Kookie leżał w łóżku , opatulony kołdrą odwrócony głową wstronę okna.

-Hej Jungkookie! ... Kookie?~Podszedłem bliżej łóżka i delikatnie dotknąłem jego ramienia.Chłopak się przestraszył i szybko podniósł. Dopiero teraz zdałem sobie sprawę, że chłopak cały czas miał słuchawki w uszach. Popatrzył na mnie zdezorientowany na co ja się tylko lekko uśmiechnąłem upewniając się,że nic mu nie jest. Jednak jego ojciec chyba faktycznie nie kłamał mówiąc,że chłopak jest chory. Wyglądał jak siedem nieszczęść.

- Jak się czujesz? Czemu nie odbierałeś telefonu? Dlaczego wtedy wyszedłeś? Myślałem,że coś się stało. ~usiadłem obok, na skraju łóżka zasypując go pytaniami.

-Miałem wyłączony, przepraszam. Czuję się już lepiej hyung. Musiałem wyjść. Kocham cie bardzo ,ale ojciec byłby zły gdybym nie wrócił i już by mnie nigdzie nie wypuścił. Co ty tu robisz hyun? ~zapytał nadal będąc chyba w lekkim szoku.

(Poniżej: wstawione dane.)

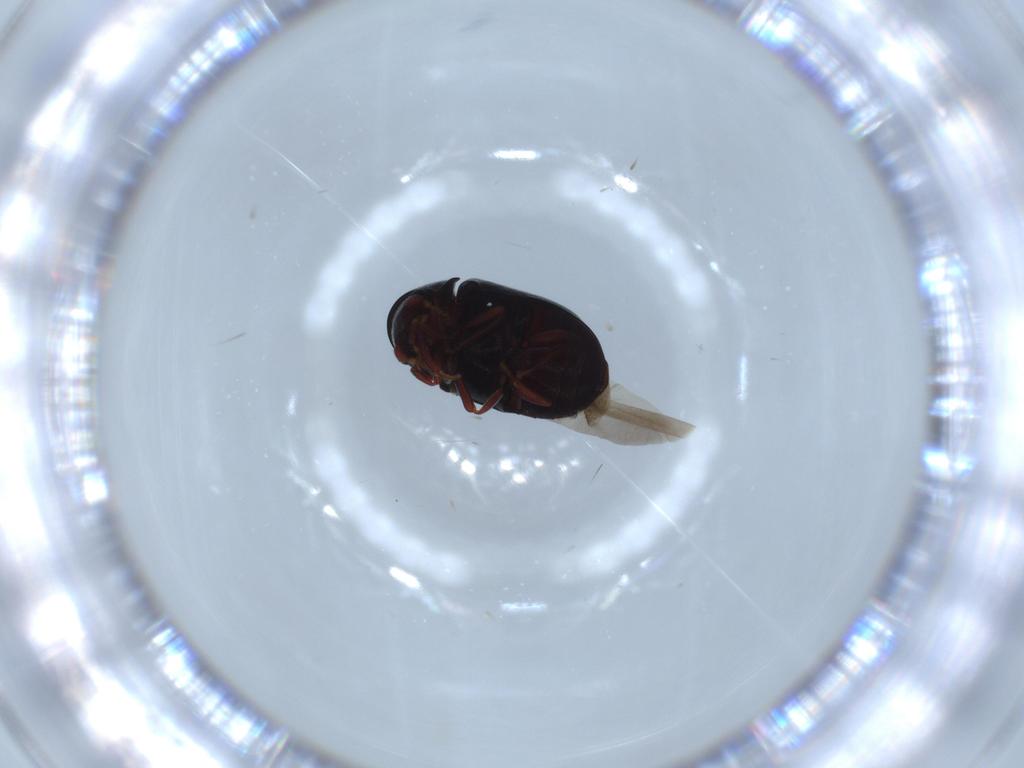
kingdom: Animalia
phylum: Arthropoda
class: Insecta
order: Coleoptera
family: Chrysomelidae
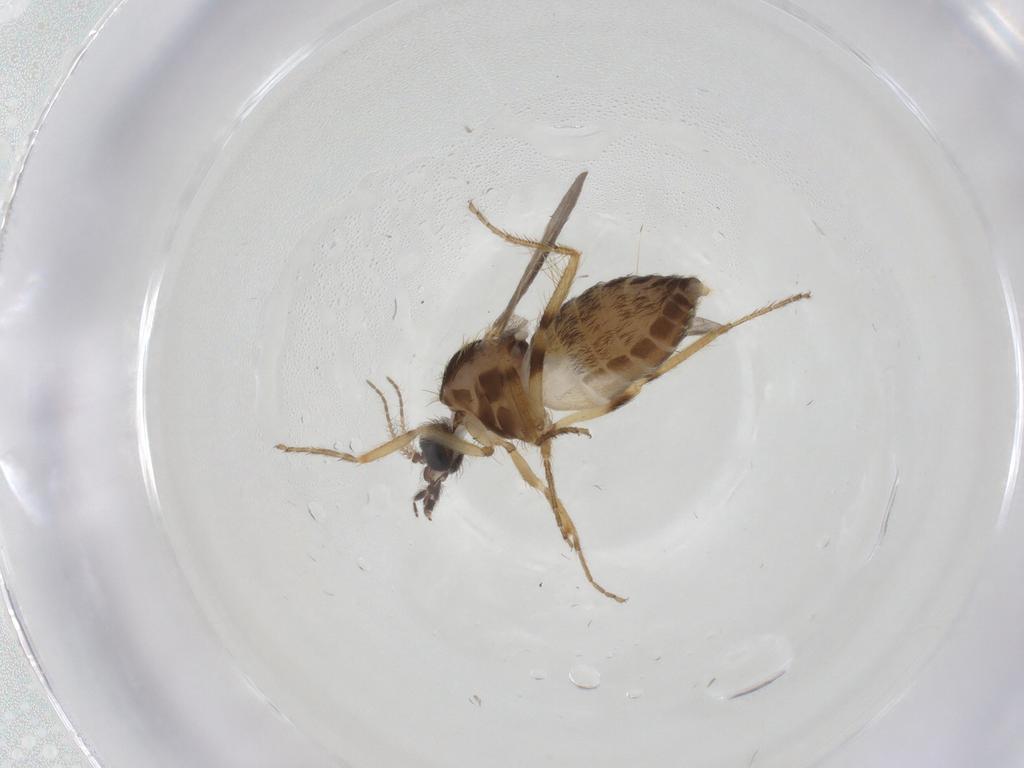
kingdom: Animalia
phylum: Arthropoda
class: Insecta
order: Diptera
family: Ceratopogonidae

Przynajmniej takie miałem wrażenie. Nie odpowiedziałem tylko zacząłem się mu przyglądać. Włosy miał trochę roztrzepane , był blady a jego policzki były lekko zaróżowione. Podniosłem rękę i dotknąłem jego czoła.Tak jak myślałem, zbyt ciepłe.

-Kookie masz gorączkę... Skoczę do apteki po jakieś lekarstwa i do Ciebie wrócę.~podniosłem się z zamiarem wyjścia z pomieszczenia ,ale zatrzymała mnie jego ręka

-Nie musisz Jiminie hyung, niczego nie potrzebuje, nie czuje się źle. Zostań ze mną,prosze.~wiedziałem,że skłamał. W końcu kto mając gorączkę czuje się dobrze.. oj Jungkookie, Jungkookie... Co ja z tobą mam..

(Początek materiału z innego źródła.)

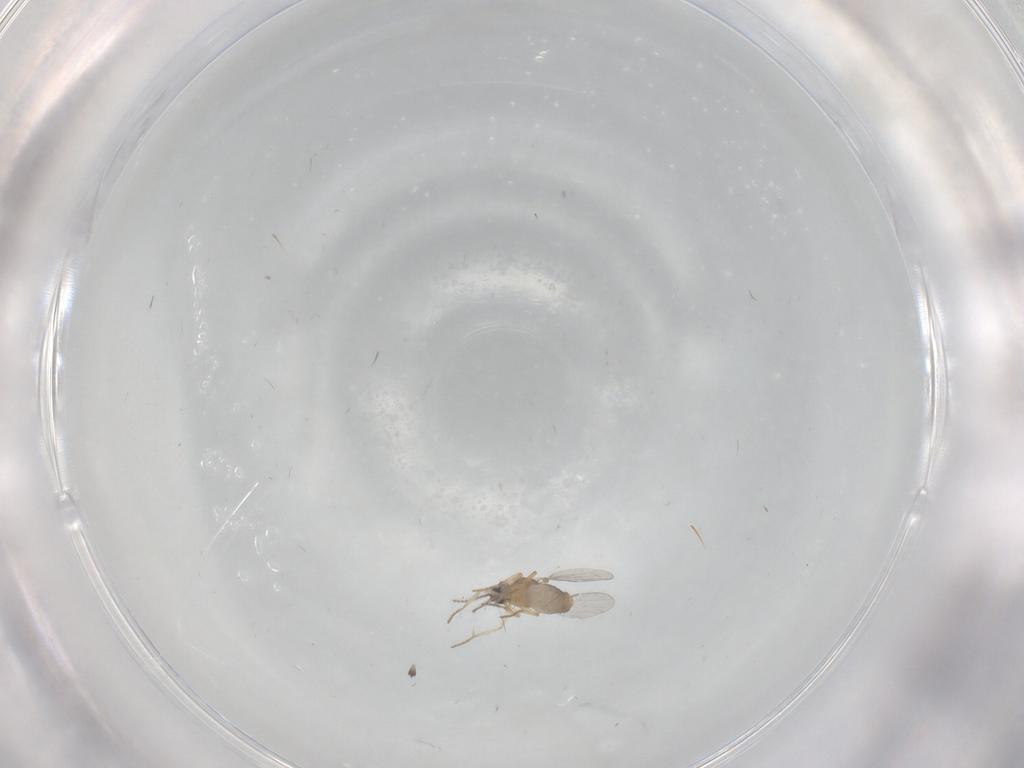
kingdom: Animalia
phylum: Arthropoda
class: Insecta
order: Diptera
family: Ceratopogonidae
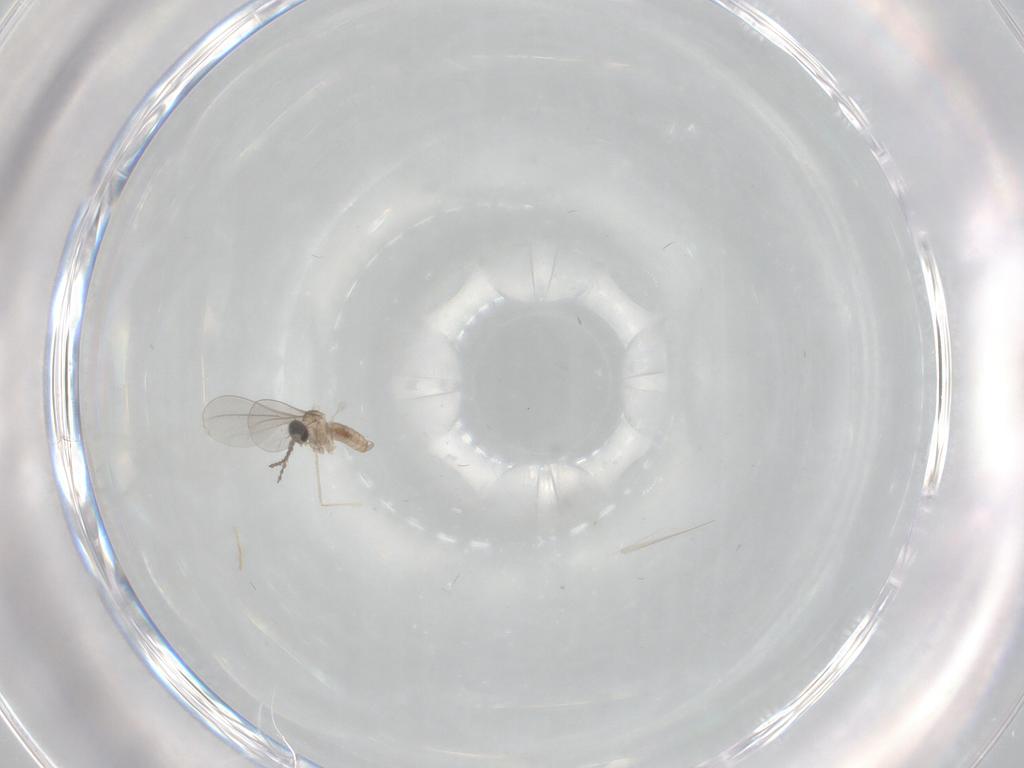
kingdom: Animalia
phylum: Arthropoda
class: Insecta
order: Diptera
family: Cecidomyiidae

-Spokojnie, za moment wrócę i posiedzimy razem~uśmiechnąłem się tylko, puściłem jego rękę,przykryłem szczelniej kołdrą i wyszedłem. Jego ojca już nie było w domu co właściwie tylko ułatwiło mi sprawę.Kto wie czy wpuściłby mnie drugi raz. Pozwoliłem sobie zabrać klucze leżace na stoliku, zakluczyłem drzwi i ruszyłem w kierunku najbliższej apteki. Kupiłem wszystko co potrzebne , po drodze zahaczając jeszcze o jakiś market.Gdy wróciłem do domu Jungkooka położyłem zakupy na blacie kuchennym.Wyciągnąłem szklankę , nalałem do niej wody i położyłem na tacce.Obok przygotowałem jeszcze lekarstwa zakupione kilka minut wcześniej.
Postanowiłem, że zrobie jeszcze Kookiemu coś do jedzenia. Niestety jedyną potrawą jaką umiem zrobić są naleśniki. Znalazłem w dolnej szafce mikser i jakąś miseczke. Wyciągnąłem z lodówki mleko i jajka i zabrałem się za 'gotowanie'. Gotowe już naleśniki posmarowałem nutellą i położyłem na tacy. Rzuciłem jeszcze na wierzch kilka truskawek i skierowałem się do pokoju młodszego.